__TASK GOAL__: Filter the listing below down to the lines with the word "root" and copy those.

__DATA FOR THIS EXERCISE__:
····················

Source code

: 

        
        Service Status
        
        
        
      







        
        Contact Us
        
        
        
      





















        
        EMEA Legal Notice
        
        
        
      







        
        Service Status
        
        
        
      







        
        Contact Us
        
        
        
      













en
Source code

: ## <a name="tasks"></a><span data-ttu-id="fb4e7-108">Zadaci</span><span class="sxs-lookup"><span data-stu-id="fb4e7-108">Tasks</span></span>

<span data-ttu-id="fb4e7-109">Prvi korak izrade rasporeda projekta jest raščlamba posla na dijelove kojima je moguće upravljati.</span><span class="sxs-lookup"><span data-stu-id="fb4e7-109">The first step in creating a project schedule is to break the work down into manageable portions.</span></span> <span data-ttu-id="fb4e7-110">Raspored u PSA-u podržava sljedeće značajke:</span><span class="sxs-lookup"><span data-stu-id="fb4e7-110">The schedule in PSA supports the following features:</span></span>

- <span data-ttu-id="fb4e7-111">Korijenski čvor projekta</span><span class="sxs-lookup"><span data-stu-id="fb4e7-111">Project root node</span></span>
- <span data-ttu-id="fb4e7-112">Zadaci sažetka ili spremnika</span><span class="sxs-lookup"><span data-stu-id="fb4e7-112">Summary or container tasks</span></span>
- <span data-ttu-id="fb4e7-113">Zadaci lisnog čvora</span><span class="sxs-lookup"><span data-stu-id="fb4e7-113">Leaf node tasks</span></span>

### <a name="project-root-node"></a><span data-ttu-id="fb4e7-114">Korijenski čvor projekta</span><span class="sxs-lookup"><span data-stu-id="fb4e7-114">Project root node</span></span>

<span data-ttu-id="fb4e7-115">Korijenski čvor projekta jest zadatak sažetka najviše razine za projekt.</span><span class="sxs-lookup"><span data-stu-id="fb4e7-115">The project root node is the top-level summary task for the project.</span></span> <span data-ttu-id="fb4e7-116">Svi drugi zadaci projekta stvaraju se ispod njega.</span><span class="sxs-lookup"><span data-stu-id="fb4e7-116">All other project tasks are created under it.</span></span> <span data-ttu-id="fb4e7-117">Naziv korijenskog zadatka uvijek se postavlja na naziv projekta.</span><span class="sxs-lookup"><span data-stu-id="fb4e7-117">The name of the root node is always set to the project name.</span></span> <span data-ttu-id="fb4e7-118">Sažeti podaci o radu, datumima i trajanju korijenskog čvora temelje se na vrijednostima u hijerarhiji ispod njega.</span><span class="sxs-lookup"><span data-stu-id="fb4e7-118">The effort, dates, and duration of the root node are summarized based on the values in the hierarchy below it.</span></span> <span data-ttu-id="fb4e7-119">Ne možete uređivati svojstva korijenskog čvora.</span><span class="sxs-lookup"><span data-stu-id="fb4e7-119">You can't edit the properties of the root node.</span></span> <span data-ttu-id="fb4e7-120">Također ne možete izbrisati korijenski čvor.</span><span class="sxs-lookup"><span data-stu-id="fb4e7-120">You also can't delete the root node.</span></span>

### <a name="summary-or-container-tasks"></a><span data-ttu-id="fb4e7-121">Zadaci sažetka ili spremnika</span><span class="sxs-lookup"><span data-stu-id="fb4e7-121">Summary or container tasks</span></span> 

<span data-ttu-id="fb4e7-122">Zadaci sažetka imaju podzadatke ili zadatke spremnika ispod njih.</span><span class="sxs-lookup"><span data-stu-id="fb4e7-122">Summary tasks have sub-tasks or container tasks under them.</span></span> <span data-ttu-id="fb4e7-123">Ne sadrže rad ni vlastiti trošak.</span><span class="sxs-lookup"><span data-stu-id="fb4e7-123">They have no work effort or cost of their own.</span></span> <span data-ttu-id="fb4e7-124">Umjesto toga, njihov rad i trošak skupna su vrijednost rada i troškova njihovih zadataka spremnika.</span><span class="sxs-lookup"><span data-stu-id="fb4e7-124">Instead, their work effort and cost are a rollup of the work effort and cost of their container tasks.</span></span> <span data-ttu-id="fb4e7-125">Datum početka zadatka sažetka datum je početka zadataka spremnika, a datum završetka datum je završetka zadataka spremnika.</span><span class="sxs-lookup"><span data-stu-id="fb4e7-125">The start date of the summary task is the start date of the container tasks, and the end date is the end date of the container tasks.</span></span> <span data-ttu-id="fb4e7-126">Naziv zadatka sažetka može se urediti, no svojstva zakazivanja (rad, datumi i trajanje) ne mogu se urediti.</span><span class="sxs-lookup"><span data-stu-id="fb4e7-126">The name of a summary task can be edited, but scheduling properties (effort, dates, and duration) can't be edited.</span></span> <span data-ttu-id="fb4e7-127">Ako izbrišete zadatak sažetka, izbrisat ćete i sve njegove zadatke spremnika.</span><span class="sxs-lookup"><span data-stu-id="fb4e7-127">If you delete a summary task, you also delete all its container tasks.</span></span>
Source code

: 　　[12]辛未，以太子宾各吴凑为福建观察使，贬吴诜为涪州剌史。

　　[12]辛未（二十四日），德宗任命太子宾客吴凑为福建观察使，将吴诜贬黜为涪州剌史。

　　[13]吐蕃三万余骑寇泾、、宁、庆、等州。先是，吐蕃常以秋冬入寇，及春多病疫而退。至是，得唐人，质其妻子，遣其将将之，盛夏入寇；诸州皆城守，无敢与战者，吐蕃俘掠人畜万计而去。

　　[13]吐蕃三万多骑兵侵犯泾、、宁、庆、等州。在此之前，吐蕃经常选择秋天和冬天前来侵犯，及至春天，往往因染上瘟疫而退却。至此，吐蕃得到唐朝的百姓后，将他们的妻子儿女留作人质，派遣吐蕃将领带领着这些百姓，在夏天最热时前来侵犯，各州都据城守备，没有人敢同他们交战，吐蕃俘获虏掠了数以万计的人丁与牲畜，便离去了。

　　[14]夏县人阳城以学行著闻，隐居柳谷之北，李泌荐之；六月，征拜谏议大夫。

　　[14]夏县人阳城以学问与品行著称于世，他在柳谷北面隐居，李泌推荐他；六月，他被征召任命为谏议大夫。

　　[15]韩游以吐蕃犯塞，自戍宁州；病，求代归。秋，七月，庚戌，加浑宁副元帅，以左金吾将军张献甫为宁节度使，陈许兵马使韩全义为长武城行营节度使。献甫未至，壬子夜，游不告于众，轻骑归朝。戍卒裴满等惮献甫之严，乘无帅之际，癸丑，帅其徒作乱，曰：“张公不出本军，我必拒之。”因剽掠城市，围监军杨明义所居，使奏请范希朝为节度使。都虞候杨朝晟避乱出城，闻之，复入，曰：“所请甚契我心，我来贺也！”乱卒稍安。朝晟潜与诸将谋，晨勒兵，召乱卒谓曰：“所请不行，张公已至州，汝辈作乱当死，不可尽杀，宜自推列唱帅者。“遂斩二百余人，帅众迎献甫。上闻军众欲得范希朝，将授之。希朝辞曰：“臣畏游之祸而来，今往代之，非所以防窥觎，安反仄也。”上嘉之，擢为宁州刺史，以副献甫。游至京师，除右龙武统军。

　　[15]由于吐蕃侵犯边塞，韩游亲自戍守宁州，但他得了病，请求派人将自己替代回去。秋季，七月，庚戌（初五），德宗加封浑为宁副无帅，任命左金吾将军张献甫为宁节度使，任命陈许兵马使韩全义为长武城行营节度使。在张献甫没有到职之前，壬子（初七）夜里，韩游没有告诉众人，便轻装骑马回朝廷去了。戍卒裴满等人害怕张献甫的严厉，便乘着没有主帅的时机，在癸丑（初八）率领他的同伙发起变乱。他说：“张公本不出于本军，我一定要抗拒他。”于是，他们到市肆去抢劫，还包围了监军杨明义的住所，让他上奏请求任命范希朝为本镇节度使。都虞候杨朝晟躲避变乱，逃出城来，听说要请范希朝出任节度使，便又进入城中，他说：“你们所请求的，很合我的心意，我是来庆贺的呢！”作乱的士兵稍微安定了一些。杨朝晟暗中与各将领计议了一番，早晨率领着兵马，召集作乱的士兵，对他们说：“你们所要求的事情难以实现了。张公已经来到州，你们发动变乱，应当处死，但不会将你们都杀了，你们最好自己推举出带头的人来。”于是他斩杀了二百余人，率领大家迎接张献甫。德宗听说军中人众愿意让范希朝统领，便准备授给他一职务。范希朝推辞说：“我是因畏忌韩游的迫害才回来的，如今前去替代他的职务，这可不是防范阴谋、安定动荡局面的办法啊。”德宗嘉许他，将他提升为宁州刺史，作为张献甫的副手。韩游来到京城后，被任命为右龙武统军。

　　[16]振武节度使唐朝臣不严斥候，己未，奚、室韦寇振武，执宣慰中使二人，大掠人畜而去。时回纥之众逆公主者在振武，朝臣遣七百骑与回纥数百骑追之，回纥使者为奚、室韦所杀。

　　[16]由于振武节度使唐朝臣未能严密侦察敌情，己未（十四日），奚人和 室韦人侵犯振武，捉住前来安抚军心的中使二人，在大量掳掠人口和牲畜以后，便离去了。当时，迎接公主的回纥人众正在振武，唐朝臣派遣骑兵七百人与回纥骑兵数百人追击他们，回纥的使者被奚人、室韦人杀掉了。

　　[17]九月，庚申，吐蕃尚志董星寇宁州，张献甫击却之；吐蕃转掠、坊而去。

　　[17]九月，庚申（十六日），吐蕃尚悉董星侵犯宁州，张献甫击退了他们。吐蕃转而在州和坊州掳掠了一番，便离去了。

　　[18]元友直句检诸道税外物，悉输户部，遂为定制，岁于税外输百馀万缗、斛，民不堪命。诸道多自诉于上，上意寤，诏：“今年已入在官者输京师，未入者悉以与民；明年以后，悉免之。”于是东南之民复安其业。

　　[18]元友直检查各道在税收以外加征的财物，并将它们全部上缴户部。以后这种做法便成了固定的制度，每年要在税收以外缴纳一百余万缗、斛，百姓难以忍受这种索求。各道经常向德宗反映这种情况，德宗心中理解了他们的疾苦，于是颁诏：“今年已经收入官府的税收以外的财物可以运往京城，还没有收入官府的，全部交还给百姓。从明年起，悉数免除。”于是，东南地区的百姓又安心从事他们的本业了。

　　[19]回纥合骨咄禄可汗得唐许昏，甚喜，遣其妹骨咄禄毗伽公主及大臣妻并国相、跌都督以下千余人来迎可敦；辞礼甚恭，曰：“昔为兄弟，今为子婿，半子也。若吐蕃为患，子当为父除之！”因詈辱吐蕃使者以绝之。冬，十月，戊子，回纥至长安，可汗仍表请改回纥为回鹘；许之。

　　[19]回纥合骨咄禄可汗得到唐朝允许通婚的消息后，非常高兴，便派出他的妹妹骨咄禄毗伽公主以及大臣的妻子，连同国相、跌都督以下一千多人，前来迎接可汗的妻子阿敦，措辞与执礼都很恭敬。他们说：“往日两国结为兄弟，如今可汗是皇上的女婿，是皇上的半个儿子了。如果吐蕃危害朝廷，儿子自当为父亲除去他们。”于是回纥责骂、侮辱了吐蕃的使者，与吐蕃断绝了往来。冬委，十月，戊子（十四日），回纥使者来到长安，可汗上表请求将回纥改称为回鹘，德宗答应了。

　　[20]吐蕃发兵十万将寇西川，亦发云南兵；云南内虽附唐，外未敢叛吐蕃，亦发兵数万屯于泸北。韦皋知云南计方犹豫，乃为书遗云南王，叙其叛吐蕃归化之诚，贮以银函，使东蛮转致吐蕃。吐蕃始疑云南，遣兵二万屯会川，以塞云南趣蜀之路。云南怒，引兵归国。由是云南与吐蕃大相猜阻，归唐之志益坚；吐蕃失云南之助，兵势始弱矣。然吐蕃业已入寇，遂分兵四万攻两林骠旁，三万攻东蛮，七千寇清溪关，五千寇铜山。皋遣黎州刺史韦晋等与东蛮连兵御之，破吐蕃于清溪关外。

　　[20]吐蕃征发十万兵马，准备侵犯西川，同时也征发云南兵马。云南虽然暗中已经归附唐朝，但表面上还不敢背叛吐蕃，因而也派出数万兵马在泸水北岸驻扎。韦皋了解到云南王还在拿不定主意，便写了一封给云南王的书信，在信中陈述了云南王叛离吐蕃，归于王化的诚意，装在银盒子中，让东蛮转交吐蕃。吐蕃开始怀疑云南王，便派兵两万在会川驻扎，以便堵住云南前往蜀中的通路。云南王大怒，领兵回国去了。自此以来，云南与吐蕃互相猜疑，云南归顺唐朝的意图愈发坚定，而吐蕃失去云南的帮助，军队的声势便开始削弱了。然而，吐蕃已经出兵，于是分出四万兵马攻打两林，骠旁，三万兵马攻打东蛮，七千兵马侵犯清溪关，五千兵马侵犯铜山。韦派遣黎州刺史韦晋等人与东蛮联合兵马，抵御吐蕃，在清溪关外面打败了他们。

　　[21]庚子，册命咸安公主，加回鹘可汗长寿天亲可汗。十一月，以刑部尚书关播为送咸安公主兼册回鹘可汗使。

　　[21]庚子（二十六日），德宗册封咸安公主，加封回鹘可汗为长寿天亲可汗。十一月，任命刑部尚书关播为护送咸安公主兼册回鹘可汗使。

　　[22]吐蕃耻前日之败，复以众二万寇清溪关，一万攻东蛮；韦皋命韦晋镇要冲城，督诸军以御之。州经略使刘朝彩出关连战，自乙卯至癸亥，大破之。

····················

__REPLY__:
- <span data-ttu-id="fb4e7-111">Korijenski čvor projekta</span><span class="sxs-lookup"><span data-stu-id="fb4e7-111">Project root node</span></span>
### <a name="project-root-node"></a><span data-ttu-id="fb4e7-114">Korijenski čvor projekta</span><span class="sxs-lookup"><span data-stu-id="fb4e7-114">Project root node</span></span>
<span data-ttu-id="fb4e7-115">Korijenski čvor projekta jest zadatak sažetka najviše razine za projekt.</span><span class="sxs-lookup"><span data-stu-id="fb4e7-115">The project root node is the top-level summary task for the project.</span></span> <span data-ttu-id="fb4e7-116">Svi drugi zadaci projekta stvaraju se ispod njega.</span><span class="sxs-lookup"><span data-stu-id="fb4e7-116">All other project tasks are created under it.</span></span> <span data-ttu-id="fb4e7-117">Naziv korijenskog zadatka uvijek se postavlja na naziv projekta.</span><span class="sxs-lookup"><span data-stu-id="fb4e7-117">The name of the root node is always set to the project name.</span></span> <span data-ttu-id="fb4e7-118">Sažeti podaci o radu, datumima i trajanju korijenskog čvora temelje se na vrijednostima u hijerarhiji ispod njega.</span><span class="sxs-lookup"><span data-stu-id="fb4e7-118">The effort, dates, and duration of the root node are summarized based on the values in the hierarchy below it.</span></span> <span data-ttu-id="fb4e7-119">Ne možete uređivati svojstva korijenskog čvora.</span><span class="sxs-lookup"><span data-stu-id="fb4e7-119">You can't edit the properties of the root node.</span></span> <span data-ttu-id="fb4e7-120">Također ne možete izbrisati korijenski čvor.</span><span class="sxs-lookup"><span data-stu-id="fb4e7-120">You also can't delete the root node.</span></span>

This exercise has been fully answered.